:: TASK DIRECTIONS ::
Go through the entries below and say how many lines hold the word "gefiltertes". Nothing else is needed.

Segment Start: RECORD EXCERPTS

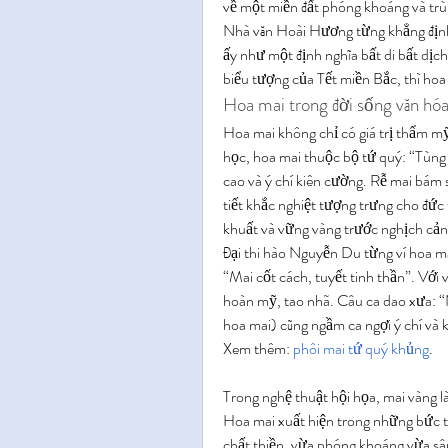
về một miền đất phóng khoáng và trù
Nhà văn Hoài Hương từng khẳng định
ấy như một định nghĩa bất di bất dịc
biểu tượng của Tết miền Bắc, thì ho
Hoa mai trong đời sống văn hóa
Hoa mai không chỉ có giá trị thẩm m
học, hoa mai thuộc bộ tứ quý: “Tùng
cao và ý chí kiên cường. Rễ mai bám s
tiết khắc nghiệt tượng trưng cho đức
khuất và vững vàng trước nghịch cản
Đại thi hào Nguyễn Du từng ví hoa ma
“Mai cốt cách, tuyết tinh thần”. Với 
hoàn mỹ, tao nhã. Câu ca dao xưa: “Nh
hoa mai) cũng ngầm ca ngợi ý chí và 
Xem thêm: 
phôi mai tứ quý khủng
.
Trong nghệ thuật hội họa, mai vàng 
Hoa mai xuất hiện trong những bức 
chất thiền, vừa phóng khoáng vừa sâu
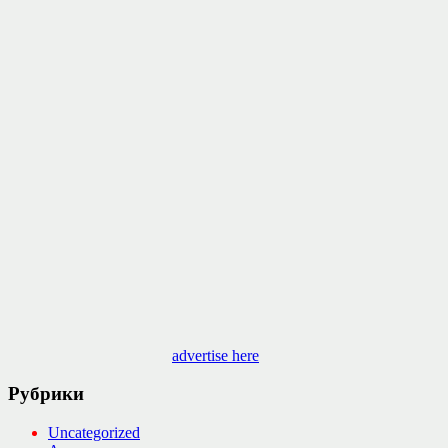
advertise here
Рубрики
Uncategorized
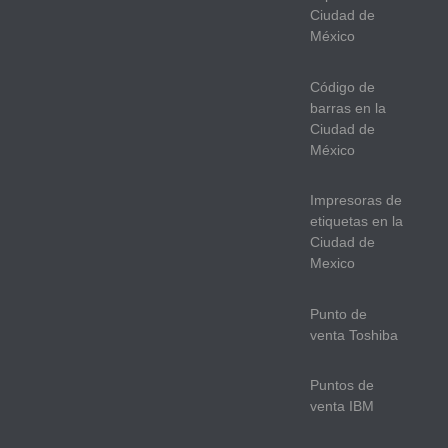
Ciudad de
México
Código de
barras en la
Ciudad de
México
Impresoras de
etiquetas en la
Ciudad de
Mexico
Punto de
venta Toshiba
Puntos de
venta IBM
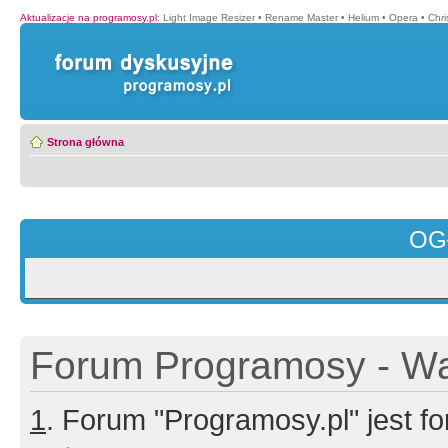
Aktualizacje na programosy.pl
:
Light Image Resizer
•
Rename Master
•
Helium
•
Opera
•
Chr
Strona główna
OG
Forum Programosy - Wa
1
. Forum "Programosy.pl" jest 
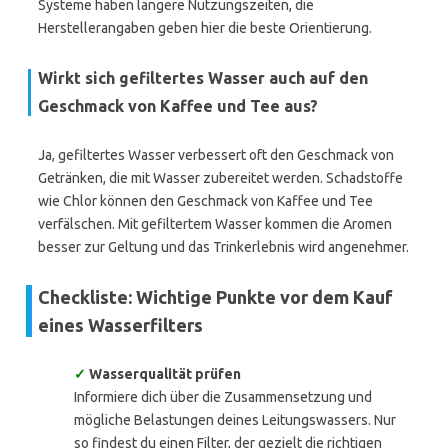
Systeme haben längere Nutzungszeiten, die
Herstellerangaben geben hier die beste Orientierung.
Wirkt sich gefiltertes Wasser auch auf den
Geschmack von Kaffee und Tee aus?
Ja, gefiltertes Wasser verbessert oft den Geschmack von
Getränken, die mit Wasser zubereitet werden. Schadstoffe
wie Chlor können den Geschmack von Kaffee und Tee
verfälschen. Mit gefiltertem Wasser kommen die Aromen
besser zur Geltung und das Trinkerlebnis wird angenehmer.
Checkliste: Wichtige Punkte vor dem Kauf
eines Wasserfilters
✓
Wasserqualität prüfen
Informiere dich über die Zusammensetzung und
mögliche Belastungen deines Leitungswassers. Nur
so findest du einen Filter, der gezielt die richtigen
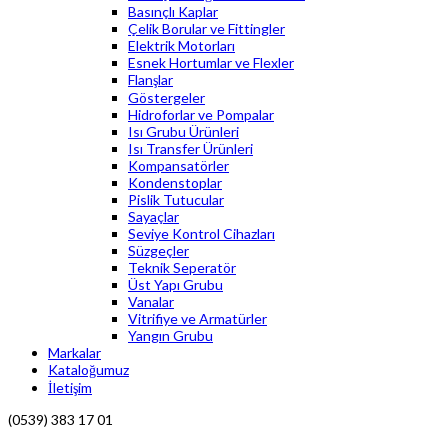
Basınçlı Kaplar
Çelik Borular ve Fittingler
Elektrik Motorları
Esnek Hortumlar ve Flexler
Flanşlar
Göstergeler
Hidroforlar ve Pompalar
Isı Grubu Ürünleri
Isı Transfer Ürünleri
Kompansatörler
Kondenstoplar
Pislik Tutucular
Sayaçlar
Seviye Kontrol Cihazları
Süzgeçler
Teknik Seperatör
Üst Yapı Grubu
Vanalar
Vitrifiye ve Armatürler
Yangın Grubu
Markalar
Kataloğumuz
İletişim
(0539) 383 17 01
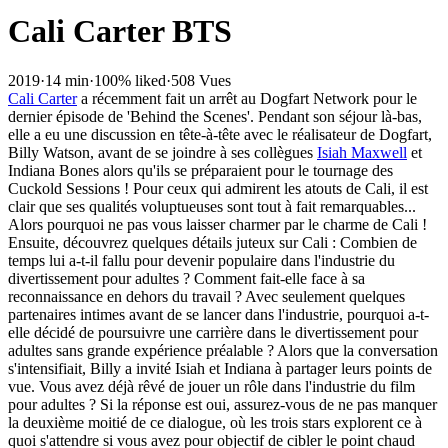
Cali Carter BTS
2019
·
14 min
·
100% liked
·
508 Vues
Cali Carter
a récemment fait un arrêt au Dogfart Network pour le
dernier épisode de 'Behind the Scenes'. Pendant son séjour là-bas,
elle a eu une discussion en tête-à-tête avec le réalisateur de Dogfart,
Billy Watson, avant de se joindre à ses collègues
Isiah Maxwell
et
Indiana Bones alors qu'ils se préparaient pour le tournage des
Cuckold Sessions ! Pour ceux qui admirent les atouts de Cali, il est
clair que ses qualités voluptueuses sont tout à fait remarquables...
Alors pourquoi ne pas vous laisser charmer par le charme de Cali !
Ensuite, découvrez quelques détails juteux sur Cali : Combien de
temps lui a-t-il fallu pour devenir populaire dans l'industrie du
divertissement pour adultes ? Comment fait-elle face à sa
reconnaissance en dehors du travail ? Avec seulement quelques
partenaires intimes avant de se lancer dans l'industrie, pourquoi a-t-
elle décidé de poursuivre une carrière dans le divertissement pour
adultes sans grande expérience préalable ? Alors que la conversation
s'intensifiait, Billy a invité Isiah et Indiana à partager leurs points de
vue. Vous avez déjà rêvé de jouer un rôle dans l'industrie du film
pour adultes ? Si la réponse est oui, assurez-vous de ne pas manquer
la deuxième moitié de ce dialogue, où les trois stars explorent ce à
quoi s'attendre si vous avez pour objectif de cibler le point chaud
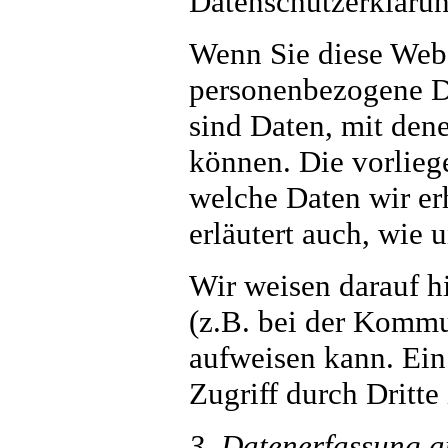
Datenschutzerklärun
Wenn Sie diese Webs
personenbezogene D
sind Daten, mit dene
können. Die vorlieg
welche Daten wir er
erläutert auch, wie
Wir weisen darauf h
(z.B. bei der Kommu
aufweisen kann. Ein
Zugriff durch Dritte 
3. Datenerfassung a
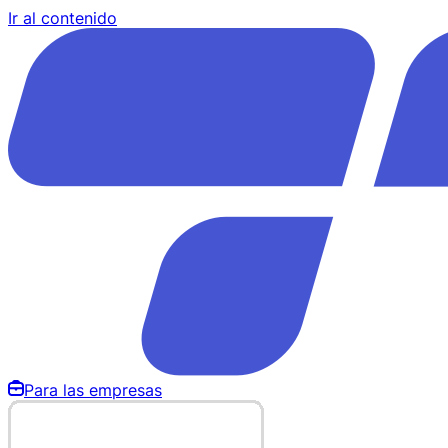
Ir al contenido
Para las empresas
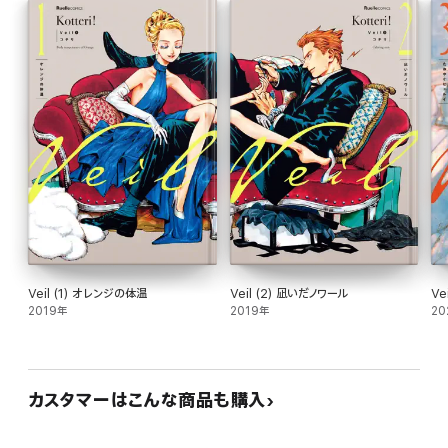
2023年にはフランス・パリで開催の 第22回 Japan Expo(ジャパンエキスポ)
で最優秀作画賞&最優秀装丁賞をダブル受賞!
A tender moment shared between “Her” and “Him.”
Veil captures fleeting emotions with grace and color-
a story that has charmed readers across the world.
Veil (1) オレンジの体温
Veil (2) 凪いだノワール
Ve
2019年
2019年
20
カスタマーはこんな商品も購入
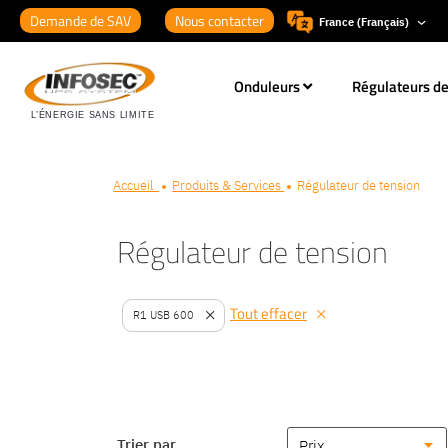
Demande de SAV
Nous contacter
France (Français)
Onduleurs
Régulateurs de
Accueil
Produits & Services
Régulateur de tension
Régulateur de tension
Tout effacer
R1 USB 600
Retirer
cet
article
Trier par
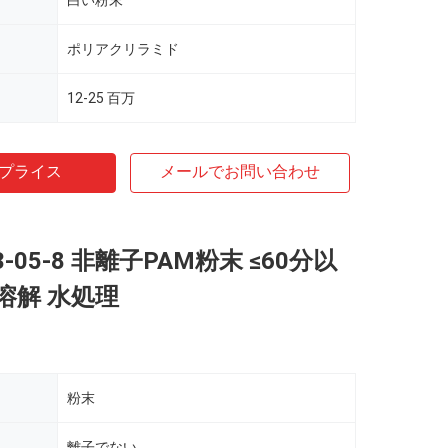
白い粉末
ポリアクリラミド
12-25 百万
プライス
メールでお問い合わせ
03-05-8 非離子PAM粉末 ≤60分以
溶解 水処理
粉末
離子でない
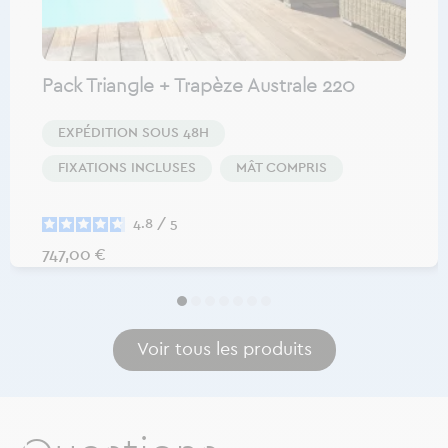
Pack Triangle + Trapèze Australe 220
EXPÉDITION SOUS 48H
FIXATIONS INCLUSES
MÂT COMPRIS
4.8
/
5
Prix
747,00 €
Voir tous les produits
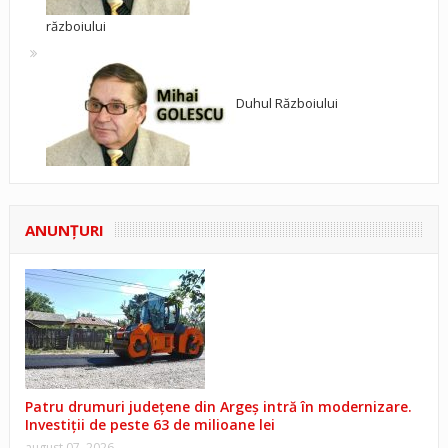
războiului
Duhul Războiului
ANUNŢURI
Patru drumuri județene din Argeș intră în modernizare.
Investiții de peste 63 de milioane lei
august 07, 2026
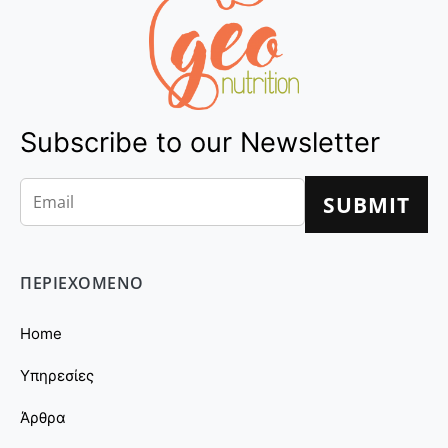
Subscribe to our Newsletter
ΠΕΡΙΕΧΟΜΕΝΟ
Home
Υπηρεσίες
Άρθρα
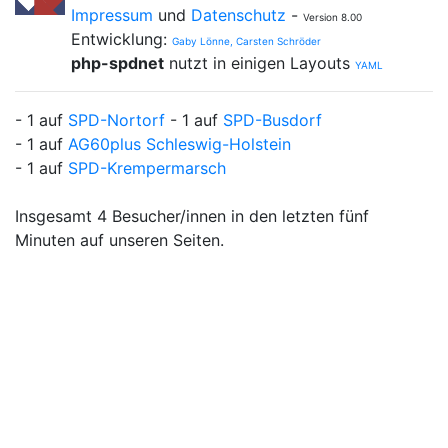
Impressum
und
Datenschutz
-
Version 8.00
Entwicklung:
Gaby Lönne, Carsten Schröder
php-spdnet
nutzt in einigen Layouts
YAML
- 1 auf
SPD-Nortorf
- 1 auf
SPD-Busdorf
- 1 auf
AG60plus Schleswig-Holstein
- 1 auf
SPD-Krempermarsch
Insgesamt 4 Besucher/innen in den letzten fünf
Minuten auf unseren Seiten.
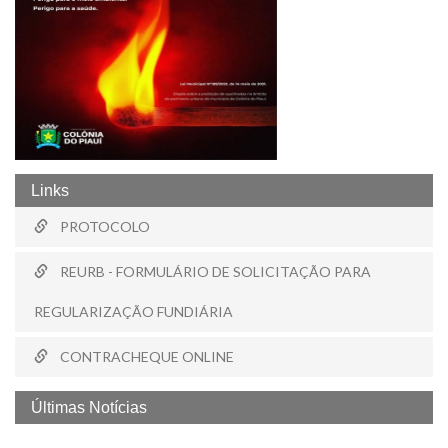
Links
PROTOCOLO
REURB - FORMULÁRIO DE SOLICITAÇÃO PARA
REGULARIZAÇÃO FUNDIÁRIA
CONTRACHEQUE ONLINE
Últimas Notícias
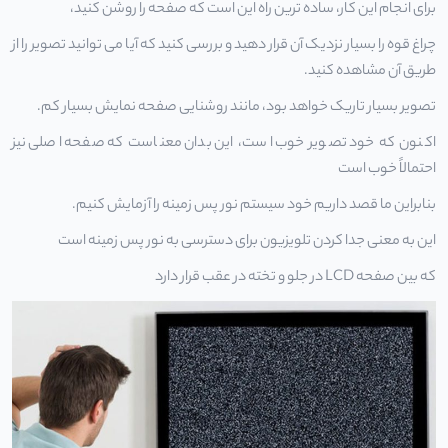
برای انجام این کار، ساده ترین راه این است که صفحه را روشن کنید،
چراغ قوه را بسیار نزدیک آن قرار دهید و بررسی کنید که آیا می توانید تصویر را از
طریق آن مشاهده کنید.
تصویر بسیار تاریک خواهد بود، مانند روشنایی صفحه نمایش بسیار کم.
اکنون که خود تصویر خوب است، این بدان معناست که صفحه اصلی نیز
احتمالاً خوب است
بنابراین ما قصد داریم خود سیستم نور پس زمینه را آزمایش کنیم.
این به معنی جدا کردن تلویزیون برای دسترسی به نور پس زمینه است
که بین صفحه LCD در جلو و تخته در عقب قرار دارد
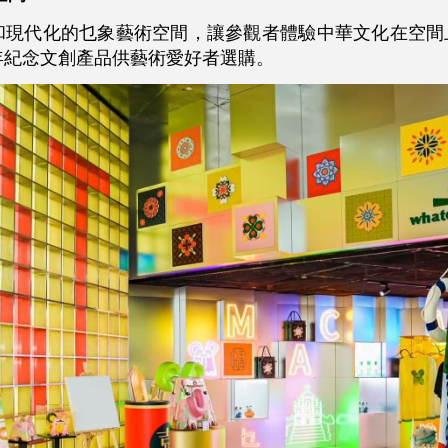
和現代化的乜象藝術空間，讓參觀者體驗中華文化在空間
年紀念文創產品供藝術愛好者選購。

Segment End: RECORD EXCERPTS

:: RESPONSE AREA ::
2